»»
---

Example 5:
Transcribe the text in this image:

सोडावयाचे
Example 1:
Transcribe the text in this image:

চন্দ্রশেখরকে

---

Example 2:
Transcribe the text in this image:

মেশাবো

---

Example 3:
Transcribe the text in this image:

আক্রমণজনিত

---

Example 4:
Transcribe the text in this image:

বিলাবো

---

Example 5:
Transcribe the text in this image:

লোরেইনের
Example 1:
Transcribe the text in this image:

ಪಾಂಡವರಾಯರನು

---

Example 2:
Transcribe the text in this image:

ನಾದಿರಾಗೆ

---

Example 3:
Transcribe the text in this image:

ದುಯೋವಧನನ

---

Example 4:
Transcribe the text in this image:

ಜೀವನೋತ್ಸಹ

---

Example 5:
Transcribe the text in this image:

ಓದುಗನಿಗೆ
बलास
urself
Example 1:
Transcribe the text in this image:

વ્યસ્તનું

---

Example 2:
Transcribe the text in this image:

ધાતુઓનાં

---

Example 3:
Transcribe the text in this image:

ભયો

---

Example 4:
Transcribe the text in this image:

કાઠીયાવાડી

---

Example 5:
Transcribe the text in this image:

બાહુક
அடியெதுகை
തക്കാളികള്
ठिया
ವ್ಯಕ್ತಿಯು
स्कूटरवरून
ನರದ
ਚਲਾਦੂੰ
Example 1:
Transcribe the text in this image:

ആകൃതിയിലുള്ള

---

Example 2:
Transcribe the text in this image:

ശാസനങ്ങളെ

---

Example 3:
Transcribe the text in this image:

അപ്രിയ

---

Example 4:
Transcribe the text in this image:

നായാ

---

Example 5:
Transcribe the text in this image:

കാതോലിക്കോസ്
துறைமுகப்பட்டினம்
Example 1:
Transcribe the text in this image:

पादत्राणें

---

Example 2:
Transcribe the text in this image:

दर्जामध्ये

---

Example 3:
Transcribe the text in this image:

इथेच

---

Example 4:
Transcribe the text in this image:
««
Exercise description: Repeat the listing exactly, leaving nothing out.

Exercise result:
---

Example 5:
Transcribe the text in this image:

सोडावयाचे
Example 1:
Transcribe the text in this image:

চন্দ্রশেখরকে

---

Example 2:
Transcribe the text in this image:

মেশাবো

---

Example 3:
Transcribe the text in this image:

আক্রমণজনিত

---

Example 4:
Transcribe the text in this image:

বিলাবো

---

Example 5:
Transcribe the text in this image:

লোরেইনের
Example 1:
Transcribe the text in this image:

ಪಾಂಡವರಾಯರನು

---

Example 2:
Transcribe the text in this image:

ನಾದಿರಾಗೆ

---

Example 3:
Transcribe the text in this image:

ದುಯೋವಧನನ

---

Example 4:
Transcribe the text in this image:

ಜೀವನೋತ್ಸಹ

---

Example 5:
Transcribe the text in this image:

ಓದುಗನಿಗೆ
बलास
urself
Example 1:
Transcribe the text in this image:

વ્યસ્તનું

---

Example 2:
Transcribe the text in this image:

ધાતુઓનાં

---

Example 3:
Transcribe the text in this image:

ભયો

---

Example 4:
Transcribe the text in this image:

કાઠીયાવાડી

---

Example 5:
Transcribe the text in this image:

બાહુક
அடியெதுகை
തക്കാളികള്
ठिया
ವ್ಯಕ್ತಿಯು
स्कूटरवरून
ನರದ
ਚਲਾਦੂੰ
Example 1:
Transcribe the text in this image:

ആകൃതിയിലുള്ള

---

Example 2:
Transcribe the text in this image:

ശാസനങ്ങളെ

---

Example 3:
Transcribe the text in this image:

അപ്രിയ

---

Example 4:
Transcribe the text in this image:

നായാ

---

Example 5:
Transcribe the text in this image:

കാതോലിക്കോസ്
துறைமுகப்பட்டினம்
Example 1:
Transcribe the text in this image:

पादत्राणें

---

Example 2:
Transcribe the text in this image:

दर्जामध्ये

---

Example 3:
Transcribe the text in this image:

इथेच

---

Example 4:
Transcribe the text in this image:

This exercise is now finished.